◆ Data ◆
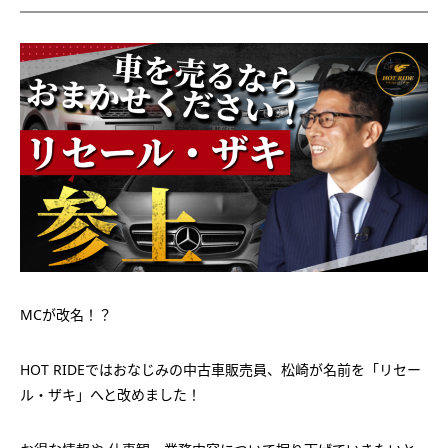
MCが改名！？
HOT RIDEではおなじみの中古車販売員、松崎が名前を「リセー
ル・ザキ」へと改めました！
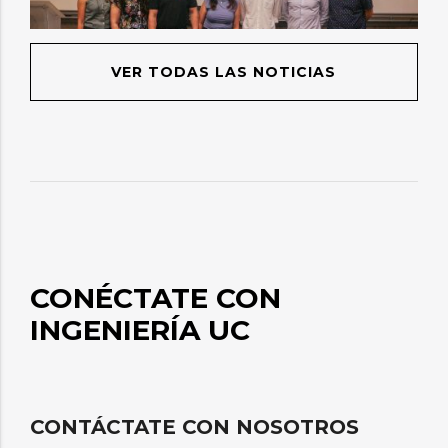
VER TODAS LAS NOTICIAS
CONÉCTATE CON
INGENIERÍA UC
CONTÁCTATE CON NOSOTROS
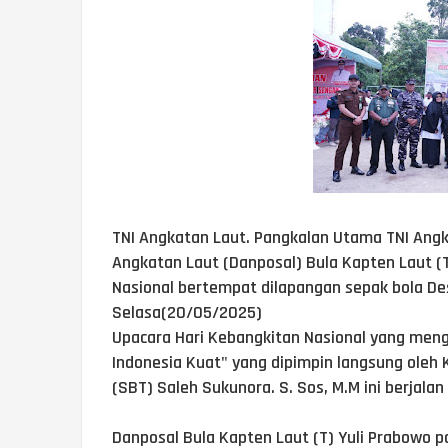
TNI Angkatan Laut. Pangkalan Utama TNI Ang
Angkatan Laut (Danposal) Bula Kapten Laut (T
Nasional bertempat dilapangan sepak bola Des
Selasa(20/05/2025)
Upacara Hari Kebangkitan Nasional yang men
Indonesia Kuat" yang dipimpin langsung oleh
(SBT) Saleh Sukunora. S. Sos, M.M ini berjala
Danposal Bula Kapten Laut (T) Yuli Prabowo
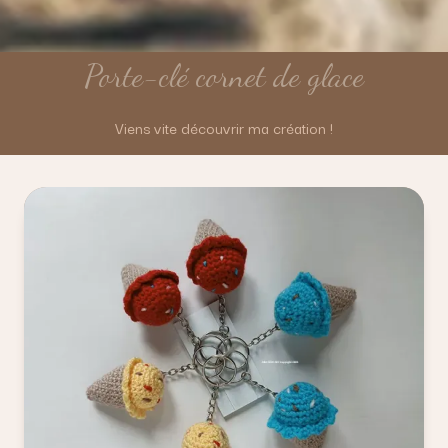
Porte-clé cornet de glace
Viens vite découvrir ma création !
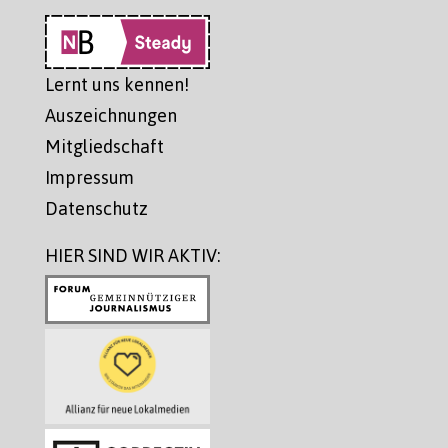
Lernt uns kennen!
Auszeichnungen
Mitgliedschaft
Impressum
Datenschutz
HIER SIND WIR AKTIV:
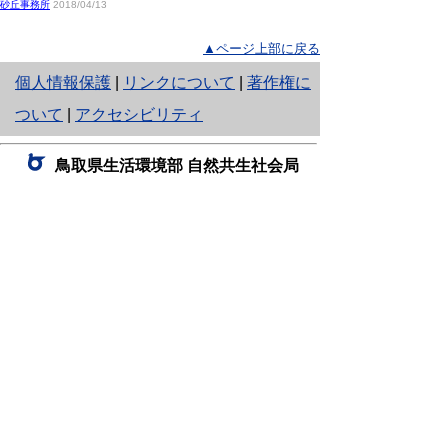
砂丘事務所
2018/04/13
▲ページ上部に戻る
と
個人情報保護
|
リンクについて
|
著作権に
り
ついて
|
アクセシビリティ
ネ
鳥取県生活環境部 自然共生社会局
ッ
自然共生課
住所 〒680-8570
ト
鳥取県鳥取市東町1丁目220
へ
電話
0857-26-7199
ファクシミリ 0857-26-7561
の
E-mail
shizen-kyousei@pref.tottori.lg.jp
「メールでの問い合わせについてお願い」
ドメイン指定受信・拒否などの設定をされてい
る場合は、「@pref.tottori.lg.jp」からの電子メールを
受信可能な設定としてください。
鳥取砂丘レンジャー詰所
住所 〒689-0105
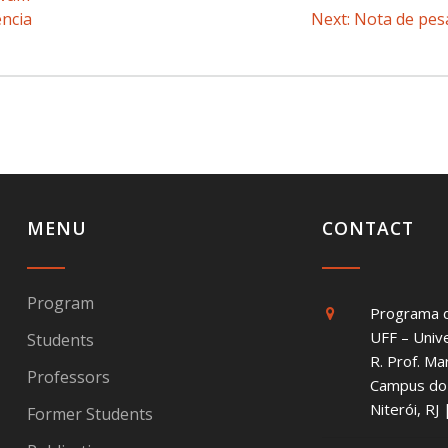
ência
Next:
Next
Nota de pes
post:
MENU
CONTACT
Program
Programa 
UFF – Univ
Students
R. Prof. Ma
Professors
Campus do 
Niterói, R
Former Students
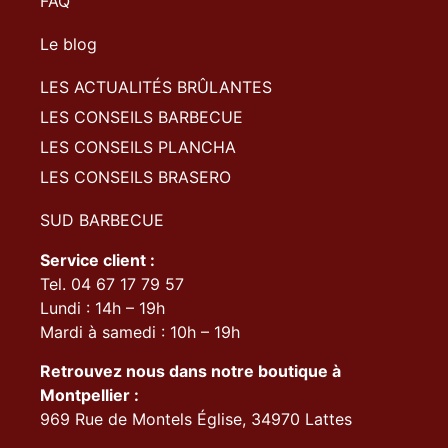
FAQ
Le blog
LES ACTUALITÉS BRÛLANTES
LES CONSEILS BARBECUE
LES CONSEILS PLANCHA
LES CONSEILS BRASERO
SUD BARBECUE
Service client :
Tel. 04 67 17 79 57
Lundi : 14h – 19h
Mardi à samedi : 10h – 19h
Retrouvez nous dans notre boutique à
Montpellier :
969 Rue de Montels Église, 34970 Lattes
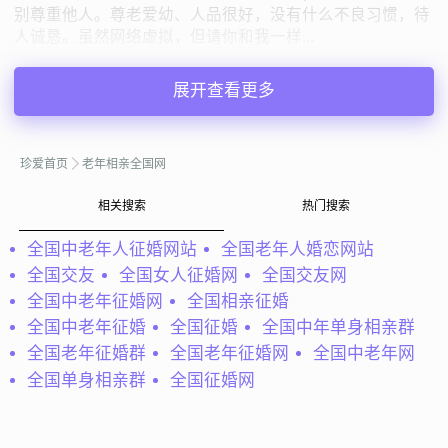
别尊重他人。尊老爱幼、人品很好，没有什么不良习惯，待
人诚恳。虽然网络虚拟，但请你和我一样...
原来的我
贵州六盘水
展开查看更多
60岁 | 丧偶 | 165cm | 3001-5000元
寻找异性：
48-52岁 | 170-178cm | 丧偶
珍爱首页
老年相亲全国网
私聊TA
相关搜索
热门搜索
全国中老年人征婚网站
全国老年人婚恋网站
@幽兰：
天不老、情难绝，心似双丝网，中有千千结。夜过
全国交友
全国女人征婚网
全国交友网
也，东窗未白孤灯灭。
全国中老年征婚网
全国相亲征婚
幽兰
新疆乌鲁木齐
全国中老年征婚
全国征婚
全国中年单身相亲群
60岁 | 离异 | 165cm | 3001-5000元
全国老年征婚群
全国老年征婚网
全国中老年网
寻找异性：
全国单身相亲群
全国征婚网
48-51岁 | 175-180cm | 离异
私聊TA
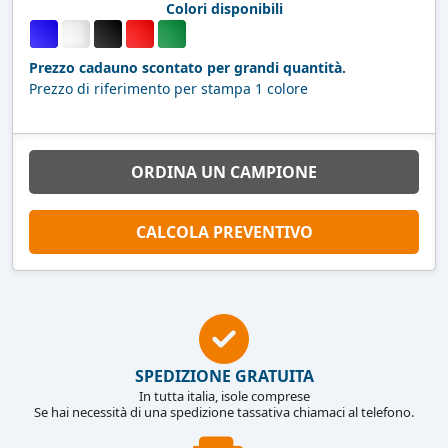
Colori disponibili
Prezzo cadauno scontato per grandi quantità.
Prezzo di riferimento per stampa 1 colore
ORDINA UN CAMPIONE
CALCOLA PREVENTIVO
SPEDIZIONE GRATUITA
In tutta italia, isole comprese
Se hai necessità di una spedizione tassativa chiamaci al telefono.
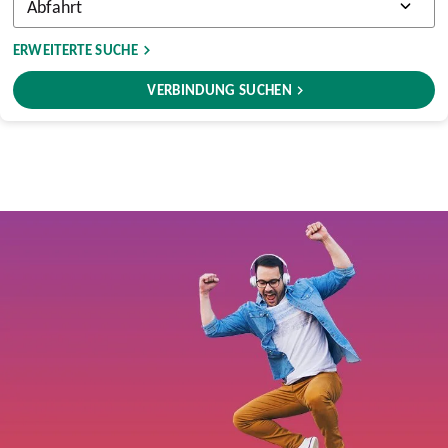
ERWEITERTE SUCHE
VERBINDUNG SUCHEN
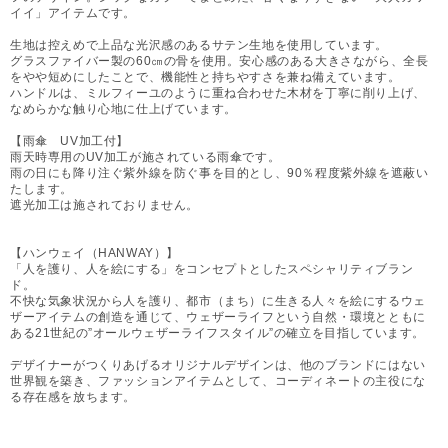
イイ」アイテムです。
生地は控えめで上品な光沢感のあるサテン生地を使用しています。
グラスファイバー製の60㎝の骨を使用。安心感のある大きさながら、全長
をやや短めにしたことで、機能性と持ちやすさを兼ね備えています。
ハンドルは、ミルフィーユのように重ね合わせた木材を丁寧に削り上げ、
なめらかな触り心地に仕上げています。
【雨傘 UV加工付】
雨天時専用のUV加工が施されている雨傘です。
雨の日にも降り注ぐ紫外線を防ぐ事を目的とし、90％程度紫外線を遮蔽い
たします。
遮光加工は施されておりません。
【ハンウェイ（HANWAY）】
「人を護り、人を絵にする」をコンセプトとしたスペシャリティブラン
ド。
不快な気象状況から人を護り、都市（まち）に生きる人々を絵にするウェ
ザーアイテムの創造を通じて、ウェザーライフという自然・環境とともに
ある21世紀の”オールウェザーライフスタイル”の確立を目指しています。
デザイナーがつくりあげるオリジナルデザインは、他のブランドにはない
世界観を築き、ファッションアイテムとして、コーディネートの主役にな
る存在感を放ちます。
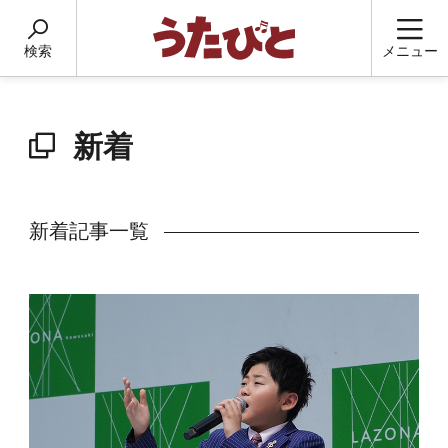
検索
メニュー
新着
新着記事一覧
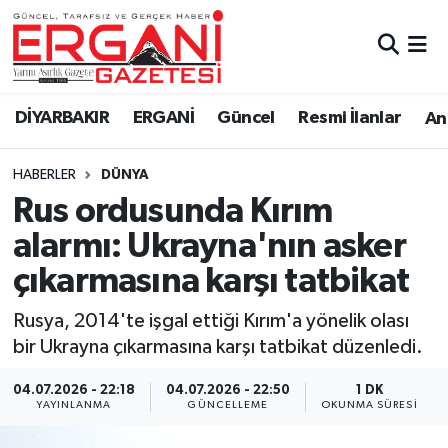
DİYARBAKIR
BİSMİL
Ergani Nöbetçi Eczaneler
DİYARBAKIR
ERGANİ
Güncel
Resmi İlanlar
Ana
BAĞLAR
ERGANİ
Ergani Hava Durumu
HABERLER
DÜNYA
Güncel
Ergani Trafik Yoğunluk Haritası
Rus ordusunda Kırım
Eği̇ti̇m
Süper Lig Puan Durumu ve Fikstür
alarmı: Ukrayna'nın asker
çıkarmasına karşı tatbikat
Resmi İlanlar
Tüm Manşetler
Rusya, 2014'te işgal ettiği Kırım'a yönelik olası
Sağlık
Son Dakika Haberleri
bir Ukrayna çıkarmasına karşı tatbikat düzenledi.
Si̇yaset
Haber Arşivi
04.07.2026 - 22:18
04.07.2026 - 22:50
1 DK
YAYINLANMA
GÜNCELLEME
OKUNMA SÜRESI
Spor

◆ Problem description ◆
Could the entries above be written out word for word, with no pictures?

◆ Answer for the task ◆
MCが改名！？
HOT RIDEではおなじみの中古車販売員、松崎が名前を「リセー
ル・ザキ」へと改めました！
VER TODAS LAS NOTICIAS
CONÉCTATE CON
INGENIERÍA UC
CONTÁCTATE CON NOSOTROS
TNI Angkatan Laut. Pangkalan Utama TNI Ang
Angkatan Laut (Danposal) Bula Kapten Laut (T
Nasional bertempat dilapangan sepak bola Des
Selasa(20/05/2025)
Upacara Hari Kebangkitan Nasional yang men
Indonesia Kuat" yang dipimpin langsung oleh
(SBT) Saleh Sukunora. S. Sos, M.M ini berjala
Danposal Bula Kapten Laut (T) Yuli Prabowo
Porte-clé cornet de glace
Viens vite découvrir ma création !
Lernt uns kennen!
Auszeichnungen
Mitgliedschaft
Impressum
Datenschutz
HIER SIND WIR AKTIV:
砂丘事務所
2018/04/13
▲ページ上部に戻る
と
個人情報保護
|
リンクについて
|
著作権に
り
ついて
|
アクセシビリティ
ネ
鳥取県生活環境部 自然共生社会局
ッ
自然共生課
住所 〒680-8570
ト
鳥取県鳥取市東町1丁目220
へ
電話
0857-26-7199
ファクシミリ 0857-26-7561
の
E-mail
shizen-kyousei@pref.tottori.lg.jp
「メールでの問い合わせについてお願い」
ドメイン指定受信・拒否などの設定をされてい
る場合は、「@pref.tottori.lg.jp」からの電子メールを
受信可能な設定としてください。
鳥取砂丘レンジャー詰所
住所 〒689-0105
ência
Next:
Next
Nota de pes
post:
MENU
CONTACT
Program
Programa 
UFF – Univ
Students
R. Prof. Ma
Professors
Campus do 
Niterói, R
Former Students
FAQ
Le blog
LES ACTUALITÉS BRÛLANTES
LES CONSEILS BARBECUE
LES CONSEILS PLANCHA
LES CONSEILS BRASERO
SUD BARBECUE
Service client :
Tel. 04 67 17 79 57
Lundi : 14h – 19h
Mardi à samedi : 10h – 19h
Retrouvez nous dans notre boutique à
Montpellier :
969 Rue de Montels Église, 34970 Lattes
别尊重他人。尊老爱幼、人品很好，没有什么不良习惯，待
人诚恳。虽然网络虚拟，但请你和我一样...
原来的我
贵州六盘水
展开查看更多
60岁 | 丧偶 | 165cm | 3001-5000元
寻找异性：
48-52岁 | 170-178cm | 丧偶
珍爱首页
老年相亲全国网
私聊TA
相关搜索
热门搜索
全国中老年人征婚网站
全国老年人婚恋网站
@幽兰：
天不老、情难绝，心似双丝网，中有千千结。夜过
全国交友
全国女人征婚网
全国交友网
也，东窗未白孤灯灭。
全国中老年征婚网
全国相亲征婚
幽兰
新疆乌鲁木齐
全国中老年征婚
全国征婚
全国中年单身相亲群
60岁 | 离异 | 165cm | 3001-5000元
全国老年征婚群
全国老年征婚网
全国中老年网
寻找异性：
全国单身相亲群
全国征婚网
48-51岁 | 175-180cm | 离异
私聊TA
Colori disponibili
Prezzo cadauno scontato per grandi quantità.
Prezzo di riferimento per stampa 1 colore
ORDINA UN CAMPIONE
CALCOLA PREVENTIVO
SPEDIZIONE GRATUITA
In tutta italia, isole comprese
Se hai necessità di una spedizione tassativa chiamaci al telefono.
ERWEITERTE SUCHE
VERBINDUNG SUCHEN
イイ」アイテムです。
生地は控えめで上品な光沢感のあるサテン生地を使用しています。
グラスファイバー製の60㎝の骨を使用。安心感のある大きさながら、全長
をやや短めにしたことで、機能性と持ちやすさを兼ね備えています。
ハンドルは、ミルフィーユのように重ね合わせた木材を丁寧に削り上げ、
なめらかな触り心地に仕上げています。
【雨傘 UV加工付】
雨天時専用のUV加工が施されている雨傘です。
雨の日にも降り注ぐ紫外線を防ぐ事を目的とし、90％程度紫外線を遮蔽い
たします。
遮光加工は施されておりません。
【ハンウェイ（HANWAY）】
「人を護り、人を絵にする」をコンセプトとしたスペシャリティブラン
ド。
不快な気象状況から人を護り、都市（まち）に生きる人々を絵にするウェ
ザーアイテムの創造を通じて、ウェザーライフという自然・環境とともに
ある21世紀の”オールウェザーライフスタイル”の確立を目指しています。
デザイナーがつくりあげるオリジナルデザインは、他のブランドにはない
世界観を築き、ファッションアイテムとして、コーディネートの主役にな
る存在感を放ちます。
検索
メニュー
新着
新着記事一覧
DİYARBAKIR
BİSMİL
Ergani Nöbetçi Eczaneler
DİYARBAKIR
ERGANİ
Güncel
Resmi İlanlar
Ana
BAĞLAR
ERGANİ
Ergani Hava Durumu
HABERLER
DÜNYA
Güncel
Ergani Trafik Yoğunluk Haritası
Rus ordusunda Kırım
Eği̇ti̇m
Süper Lig Puan Durumu ve Fikstür
alarmı: Ukrayna'nın asker
çıkarmasına karşı tatbikat
Resmi İlanlar
Tüm Manşetler
Rusya, 2014'te işgal ettiği Kırım'a yönelik olası
Sağlık
Son Dakika Haberleri
bir Ukrayna çıkarmasına karşı tatbikat düzenledi.
Si̇yaset
Haber Arşivi
04.07.2026 - 22:18
04.07.2026 - 22:50
1 DK
YAYINLANMA
GÜNCELLEME
OKUNMA SÜRESI
Spor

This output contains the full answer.